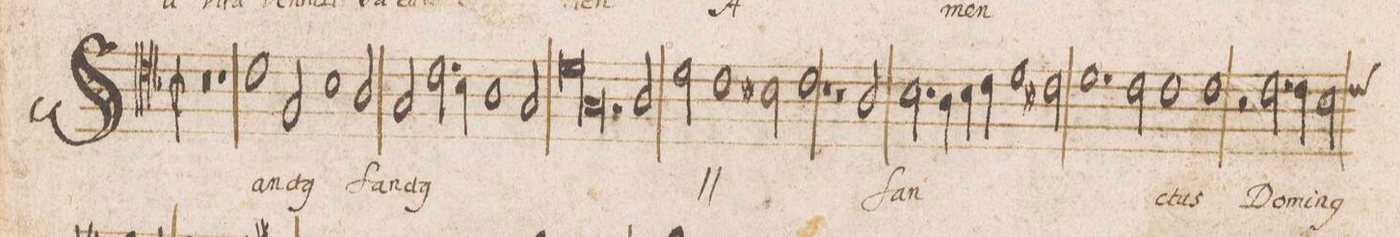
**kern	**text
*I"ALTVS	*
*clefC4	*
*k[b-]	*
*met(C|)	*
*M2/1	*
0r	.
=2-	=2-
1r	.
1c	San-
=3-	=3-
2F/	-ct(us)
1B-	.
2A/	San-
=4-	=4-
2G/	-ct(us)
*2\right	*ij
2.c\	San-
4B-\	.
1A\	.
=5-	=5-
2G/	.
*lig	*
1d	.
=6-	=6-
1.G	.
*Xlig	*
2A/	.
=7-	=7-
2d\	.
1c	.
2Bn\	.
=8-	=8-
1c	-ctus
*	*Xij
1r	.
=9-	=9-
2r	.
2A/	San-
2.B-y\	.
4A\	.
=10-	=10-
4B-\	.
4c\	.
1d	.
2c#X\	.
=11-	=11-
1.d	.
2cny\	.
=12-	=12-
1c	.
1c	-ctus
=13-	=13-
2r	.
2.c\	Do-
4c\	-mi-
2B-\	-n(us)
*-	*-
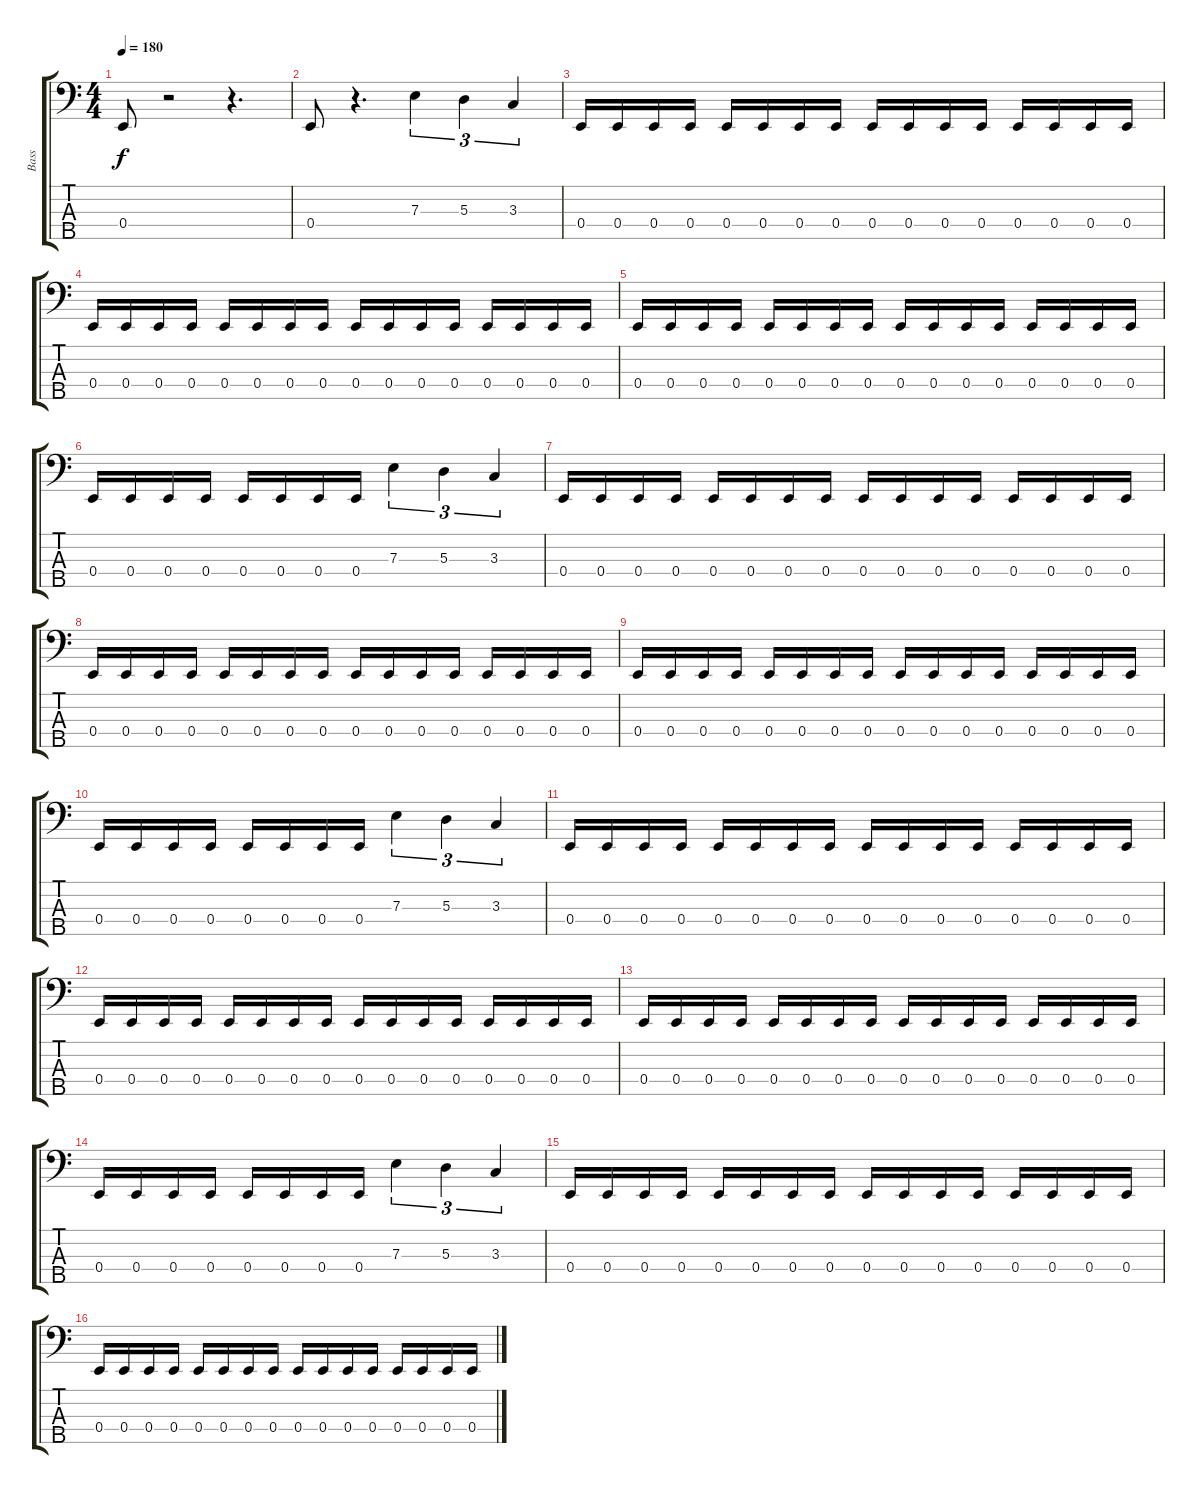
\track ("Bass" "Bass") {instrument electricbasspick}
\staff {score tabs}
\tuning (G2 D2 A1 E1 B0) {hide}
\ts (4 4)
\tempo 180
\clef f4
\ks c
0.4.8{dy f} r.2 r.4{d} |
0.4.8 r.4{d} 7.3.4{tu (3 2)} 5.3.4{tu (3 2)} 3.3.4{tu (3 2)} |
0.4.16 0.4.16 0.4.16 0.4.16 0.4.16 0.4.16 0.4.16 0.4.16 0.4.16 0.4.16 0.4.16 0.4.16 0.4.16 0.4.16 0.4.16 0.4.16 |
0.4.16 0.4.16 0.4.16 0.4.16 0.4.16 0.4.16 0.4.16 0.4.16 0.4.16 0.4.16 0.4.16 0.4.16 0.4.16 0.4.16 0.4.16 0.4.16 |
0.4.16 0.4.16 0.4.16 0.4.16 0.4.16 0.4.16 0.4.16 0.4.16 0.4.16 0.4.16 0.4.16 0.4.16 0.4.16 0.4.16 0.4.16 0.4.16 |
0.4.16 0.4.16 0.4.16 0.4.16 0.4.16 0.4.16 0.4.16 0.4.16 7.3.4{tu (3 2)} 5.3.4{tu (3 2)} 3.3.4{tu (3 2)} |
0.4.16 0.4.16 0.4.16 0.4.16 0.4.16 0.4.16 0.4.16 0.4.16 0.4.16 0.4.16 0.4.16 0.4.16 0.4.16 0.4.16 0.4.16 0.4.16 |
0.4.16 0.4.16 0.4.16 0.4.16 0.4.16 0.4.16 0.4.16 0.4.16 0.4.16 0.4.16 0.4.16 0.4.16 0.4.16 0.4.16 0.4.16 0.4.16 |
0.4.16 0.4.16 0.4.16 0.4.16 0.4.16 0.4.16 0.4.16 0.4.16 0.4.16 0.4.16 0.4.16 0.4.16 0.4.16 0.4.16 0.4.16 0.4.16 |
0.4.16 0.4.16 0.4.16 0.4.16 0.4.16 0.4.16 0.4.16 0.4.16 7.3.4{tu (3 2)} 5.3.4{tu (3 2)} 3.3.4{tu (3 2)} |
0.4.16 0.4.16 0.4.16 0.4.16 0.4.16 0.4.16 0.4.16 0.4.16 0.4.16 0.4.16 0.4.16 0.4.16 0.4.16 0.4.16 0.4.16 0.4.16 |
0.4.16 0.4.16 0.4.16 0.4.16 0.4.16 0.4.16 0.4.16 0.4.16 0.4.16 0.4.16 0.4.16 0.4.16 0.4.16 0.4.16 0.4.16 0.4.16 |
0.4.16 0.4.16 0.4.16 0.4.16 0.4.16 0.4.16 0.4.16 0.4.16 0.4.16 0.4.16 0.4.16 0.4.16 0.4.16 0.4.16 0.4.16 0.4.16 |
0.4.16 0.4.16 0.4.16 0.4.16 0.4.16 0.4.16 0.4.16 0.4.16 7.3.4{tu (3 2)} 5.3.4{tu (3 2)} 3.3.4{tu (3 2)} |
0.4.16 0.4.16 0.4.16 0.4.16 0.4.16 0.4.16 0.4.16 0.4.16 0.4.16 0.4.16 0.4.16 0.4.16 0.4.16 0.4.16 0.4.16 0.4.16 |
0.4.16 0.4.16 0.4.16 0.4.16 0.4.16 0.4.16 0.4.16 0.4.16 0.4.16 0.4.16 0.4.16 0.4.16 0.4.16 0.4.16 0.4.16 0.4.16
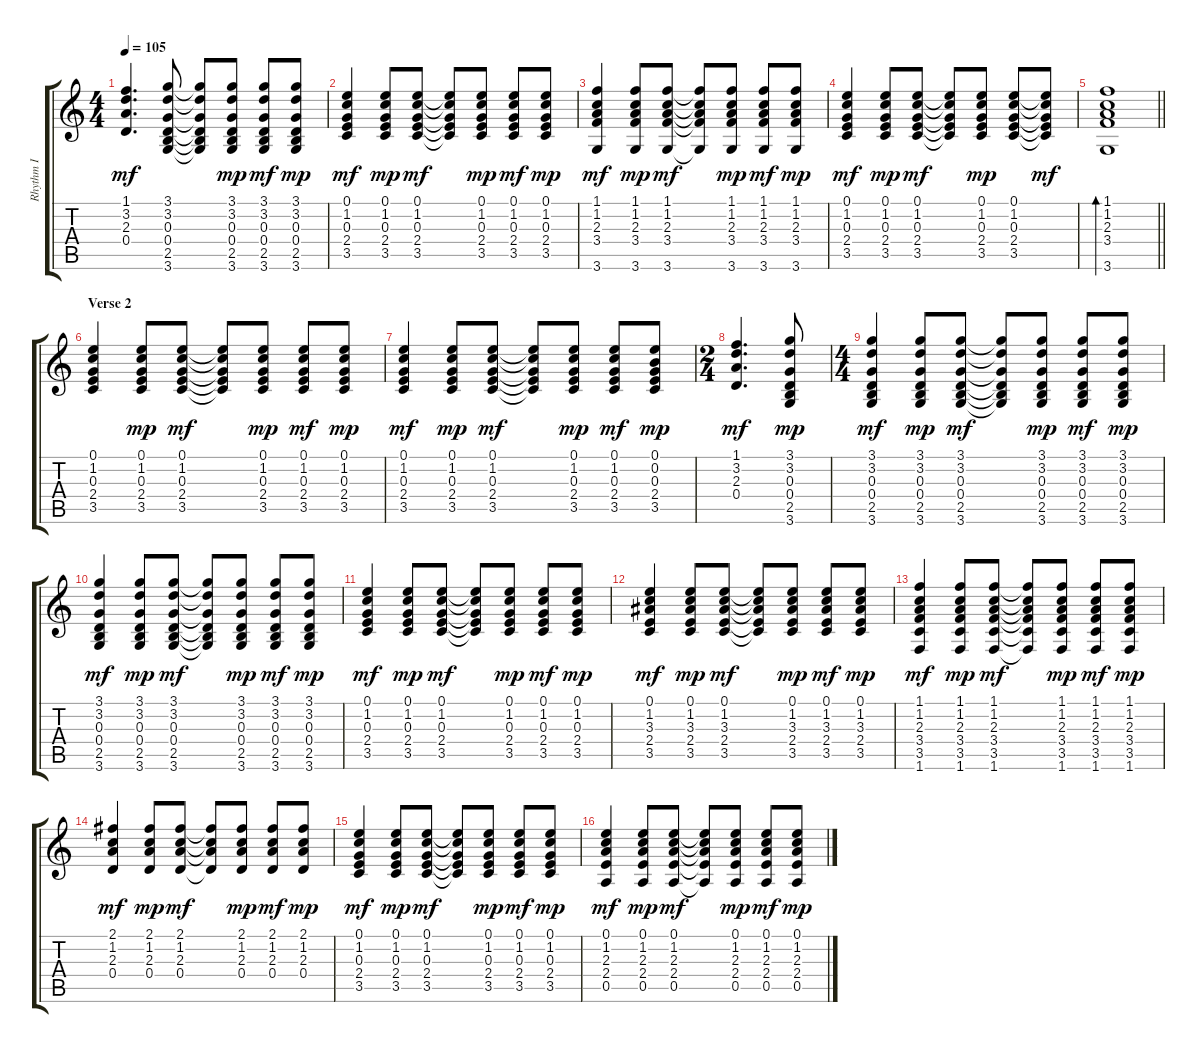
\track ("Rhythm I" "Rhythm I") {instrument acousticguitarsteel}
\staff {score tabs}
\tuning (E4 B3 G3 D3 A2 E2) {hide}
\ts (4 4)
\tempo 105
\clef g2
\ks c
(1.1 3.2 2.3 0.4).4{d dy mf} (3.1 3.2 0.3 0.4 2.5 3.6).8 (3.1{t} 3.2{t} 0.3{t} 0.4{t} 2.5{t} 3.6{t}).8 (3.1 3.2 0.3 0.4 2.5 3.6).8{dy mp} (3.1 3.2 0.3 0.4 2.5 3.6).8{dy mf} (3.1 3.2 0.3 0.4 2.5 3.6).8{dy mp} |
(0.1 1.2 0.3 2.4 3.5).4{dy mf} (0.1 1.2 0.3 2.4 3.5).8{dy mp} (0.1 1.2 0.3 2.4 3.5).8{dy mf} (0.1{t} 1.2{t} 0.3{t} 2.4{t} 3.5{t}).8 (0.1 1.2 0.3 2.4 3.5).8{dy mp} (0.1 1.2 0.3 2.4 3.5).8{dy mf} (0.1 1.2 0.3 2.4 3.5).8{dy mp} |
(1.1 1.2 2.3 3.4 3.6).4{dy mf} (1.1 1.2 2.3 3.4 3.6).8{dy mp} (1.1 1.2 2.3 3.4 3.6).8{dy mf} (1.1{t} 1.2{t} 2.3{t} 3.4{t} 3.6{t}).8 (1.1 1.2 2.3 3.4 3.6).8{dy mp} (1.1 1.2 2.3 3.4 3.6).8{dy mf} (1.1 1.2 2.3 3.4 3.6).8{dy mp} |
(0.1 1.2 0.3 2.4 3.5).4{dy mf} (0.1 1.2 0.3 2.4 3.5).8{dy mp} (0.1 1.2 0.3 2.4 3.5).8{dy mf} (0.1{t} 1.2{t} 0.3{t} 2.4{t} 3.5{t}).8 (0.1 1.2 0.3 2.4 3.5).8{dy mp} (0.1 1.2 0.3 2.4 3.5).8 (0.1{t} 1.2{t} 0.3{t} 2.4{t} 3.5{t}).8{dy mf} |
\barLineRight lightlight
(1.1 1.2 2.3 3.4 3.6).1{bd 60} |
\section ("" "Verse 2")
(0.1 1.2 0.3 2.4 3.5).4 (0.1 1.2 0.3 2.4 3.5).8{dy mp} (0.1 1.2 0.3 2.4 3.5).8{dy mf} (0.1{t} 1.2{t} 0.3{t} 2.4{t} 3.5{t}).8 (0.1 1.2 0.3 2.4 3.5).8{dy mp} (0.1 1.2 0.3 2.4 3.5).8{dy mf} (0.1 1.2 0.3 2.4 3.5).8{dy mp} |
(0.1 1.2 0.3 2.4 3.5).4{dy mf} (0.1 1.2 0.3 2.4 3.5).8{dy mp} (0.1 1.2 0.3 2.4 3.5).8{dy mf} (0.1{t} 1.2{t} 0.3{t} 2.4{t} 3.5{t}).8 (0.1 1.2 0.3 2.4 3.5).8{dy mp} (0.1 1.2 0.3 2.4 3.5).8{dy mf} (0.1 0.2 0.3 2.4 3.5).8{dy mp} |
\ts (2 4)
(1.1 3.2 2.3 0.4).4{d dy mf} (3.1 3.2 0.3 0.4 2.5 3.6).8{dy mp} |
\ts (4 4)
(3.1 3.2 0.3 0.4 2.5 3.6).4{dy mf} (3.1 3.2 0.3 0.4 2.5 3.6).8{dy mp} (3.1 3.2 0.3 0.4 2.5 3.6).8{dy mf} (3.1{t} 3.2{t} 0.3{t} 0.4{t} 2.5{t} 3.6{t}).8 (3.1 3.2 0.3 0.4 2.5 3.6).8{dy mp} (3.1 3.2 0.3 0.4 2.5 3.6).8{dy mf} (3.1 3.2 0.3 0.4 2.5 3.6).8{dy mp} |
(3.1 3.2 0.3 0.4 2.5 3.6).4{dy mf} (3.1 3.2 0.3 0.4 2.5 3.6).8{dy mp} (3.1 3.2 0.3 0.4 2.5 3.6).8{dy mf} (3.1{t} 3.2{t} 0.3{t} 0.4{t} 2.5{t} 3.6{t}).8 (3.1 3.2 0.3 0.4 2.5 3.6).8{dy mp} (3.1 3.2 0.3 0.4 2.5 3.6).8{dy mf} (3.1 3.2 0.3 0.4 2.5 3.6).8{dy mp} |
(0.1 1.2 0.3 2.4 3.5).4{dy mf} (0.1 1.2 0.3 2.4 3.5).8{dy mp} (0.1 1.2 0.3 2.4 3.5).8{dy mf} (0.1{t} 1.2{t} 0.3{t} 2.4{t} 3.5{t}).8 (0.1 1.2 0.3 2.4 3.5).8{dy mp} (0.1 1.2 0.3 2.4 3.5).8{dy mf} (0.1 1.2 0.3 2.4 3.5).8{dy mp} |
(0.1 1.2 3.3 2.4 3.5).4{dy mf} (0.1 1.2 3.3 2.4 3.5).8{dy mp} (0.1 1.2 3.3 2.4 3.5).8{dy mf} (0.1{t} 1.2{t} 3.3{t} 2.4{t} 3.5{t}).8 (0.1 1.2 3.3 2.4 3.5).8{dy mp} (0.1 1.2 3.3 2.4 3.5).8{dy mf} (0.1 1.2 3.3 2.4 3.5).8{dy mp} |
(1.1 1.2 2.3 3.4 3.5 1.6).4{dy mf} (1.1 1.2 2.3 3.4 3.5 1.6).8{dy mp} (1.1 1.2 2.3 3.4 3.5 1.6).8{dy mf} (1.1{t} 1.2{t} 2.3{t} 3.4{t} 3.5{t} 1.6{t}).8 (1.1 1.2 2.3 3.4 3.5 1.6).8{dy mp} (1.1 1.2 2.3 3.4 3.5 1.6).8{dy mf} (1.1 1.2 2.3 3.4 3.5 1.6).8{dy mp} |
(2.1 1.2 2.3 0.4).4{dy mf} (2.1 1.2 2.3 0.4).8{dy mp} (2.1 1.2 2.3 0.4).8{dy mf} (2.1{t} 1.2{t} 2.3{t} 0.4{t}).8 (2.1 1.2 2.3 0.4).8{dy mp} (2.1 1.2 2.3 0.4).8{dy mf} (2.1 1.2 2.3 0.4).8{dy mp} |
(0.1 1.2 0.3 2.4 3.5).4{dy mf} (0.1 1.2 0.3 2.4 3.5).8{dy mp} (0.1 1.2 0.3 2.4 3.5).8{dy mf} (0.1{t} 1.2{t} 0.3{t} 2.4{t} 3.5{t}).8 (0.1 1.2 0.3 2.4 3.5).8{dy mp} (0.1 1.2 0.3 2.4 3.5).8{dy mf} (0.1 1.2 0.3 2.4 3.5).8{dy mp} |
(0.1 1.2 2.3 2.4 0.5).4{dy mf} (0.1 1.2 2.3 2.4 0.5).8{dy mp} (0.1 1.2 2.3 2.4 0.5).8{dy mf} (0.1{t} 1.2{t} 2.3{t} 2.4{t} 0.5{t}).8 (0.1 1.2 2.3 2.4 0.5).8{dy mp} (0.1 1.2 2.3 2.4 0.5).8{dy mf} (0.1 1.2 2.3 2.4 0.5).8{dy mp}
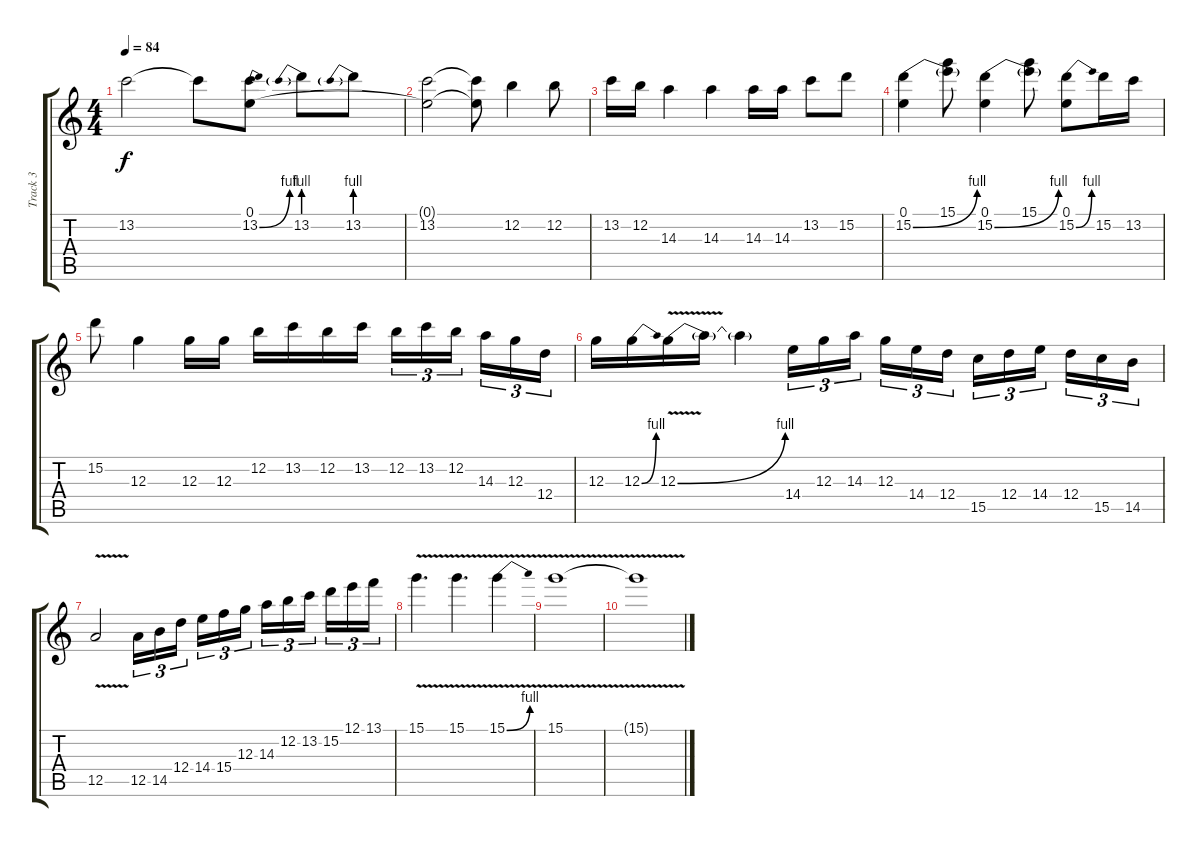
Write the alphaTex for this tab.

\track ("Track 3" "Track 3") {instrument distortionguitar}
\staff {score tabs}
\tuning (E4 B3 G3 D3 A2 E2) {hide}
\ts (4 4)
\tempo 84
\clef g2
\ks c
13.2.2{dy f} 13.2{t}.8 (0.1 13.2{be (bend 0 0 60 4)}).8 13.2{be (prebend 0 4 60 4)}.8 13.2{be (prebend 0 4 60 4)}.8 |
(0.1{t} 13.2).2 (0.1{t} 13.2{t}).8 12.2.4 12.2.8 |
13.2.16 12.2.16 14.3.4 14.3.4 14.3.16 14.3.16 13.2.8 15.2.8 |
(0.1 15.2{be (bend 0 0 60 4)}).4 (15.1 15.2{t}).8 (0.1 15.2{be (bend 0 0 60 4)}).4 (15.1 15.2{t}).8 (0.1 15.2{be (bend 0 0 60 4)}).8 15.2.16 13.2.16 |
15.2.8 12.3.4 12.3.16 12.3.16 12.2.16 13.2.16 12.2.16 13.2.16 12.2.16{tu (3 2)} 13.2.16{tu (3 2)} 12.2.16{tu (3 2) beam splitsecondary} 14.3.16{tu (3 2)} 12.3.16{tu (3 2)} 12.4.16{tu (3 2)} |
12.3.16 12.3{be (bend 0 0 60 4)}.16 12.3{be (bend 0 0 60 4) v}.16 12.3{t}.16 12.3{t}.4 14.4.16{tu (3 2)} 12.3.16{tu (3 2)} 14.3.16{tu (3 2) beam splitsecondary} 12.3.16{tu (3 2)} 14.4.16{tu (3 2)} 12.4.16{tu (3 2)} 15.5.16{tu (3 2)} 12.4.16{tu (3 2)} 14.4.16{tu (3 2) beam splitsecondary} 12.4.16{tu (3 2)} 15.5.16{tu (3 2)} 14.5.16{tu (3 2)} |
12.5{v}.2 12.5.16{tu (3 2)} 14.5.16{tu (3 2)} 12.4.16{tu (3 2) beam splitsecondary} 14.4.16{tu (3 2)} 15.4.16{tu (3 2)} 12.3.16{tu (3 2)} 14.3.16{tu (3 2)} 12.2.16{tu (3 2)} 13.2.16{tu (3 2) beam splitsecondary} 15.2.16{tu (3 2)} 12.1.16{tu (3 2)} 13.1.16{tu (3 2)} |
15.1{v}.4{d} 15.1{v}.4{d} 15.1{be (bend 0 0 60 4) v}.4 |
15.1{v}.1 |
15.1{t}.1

• Problem to work on
Please pick out and copy every line in the records that contains the string "track". Case counts.

• Response to this task
\track ("Bass" "Bass") {instrument electricbasspick}
\track ("Rhythm I" "Rhythm I") {instrument acousticguitarsteel}
\track ("Track 3" "Track 3") {instrument distortionguitar}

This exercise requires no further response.